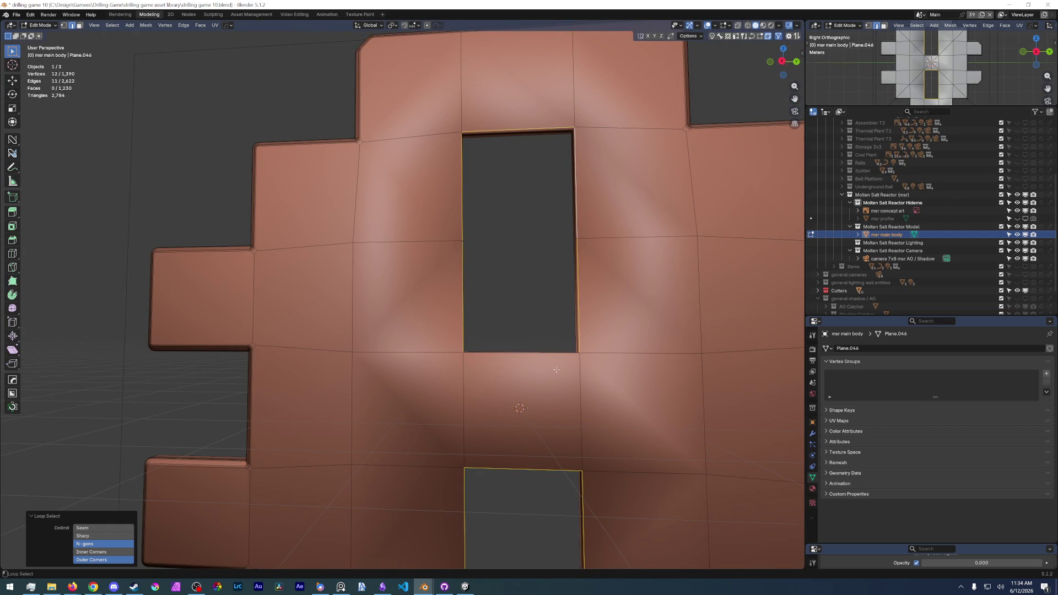
pyautogui.rightClick(539, 357)
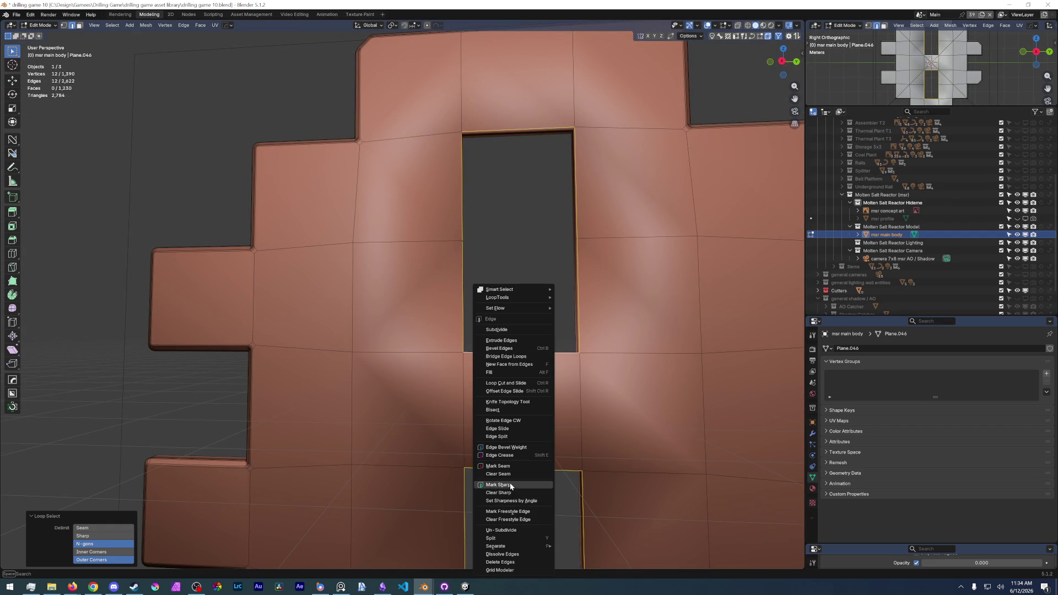
pyautogui.click(514, 488)
pyautogui.scroll(-4, 498, 362)
# Check the result in rendered then solid shading and return to Object Mode.
pyautogui.moveTo(498, 363); pyautogui.dragTo(398, 295, button='middle')
pyautogui.scroll(3, 397, 295)
pyautogui.scroll(3, 372, 348)
pyautogui.press('z')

• _EXERCISE PROMPT_:
Please repeat every record exactly as it stands, leaving out any pictures.

• _ANSWER FOR THIS EXERCISE_:
pyautogui.rightClick(539, 357)
pyautogui.click(514, 488)
pyautogui.scroll(-4, 498, 362)
# Check the result in rendered then solid shading and return to Object Mode.
pyautogui.moveTo(498, 363); pyautogui.dragTo(398, 295, button='middle')
pyautogui.scroll(3, 397, 295)
pyautogui.scroll(3, 372, 348)
pyautogui.press('z')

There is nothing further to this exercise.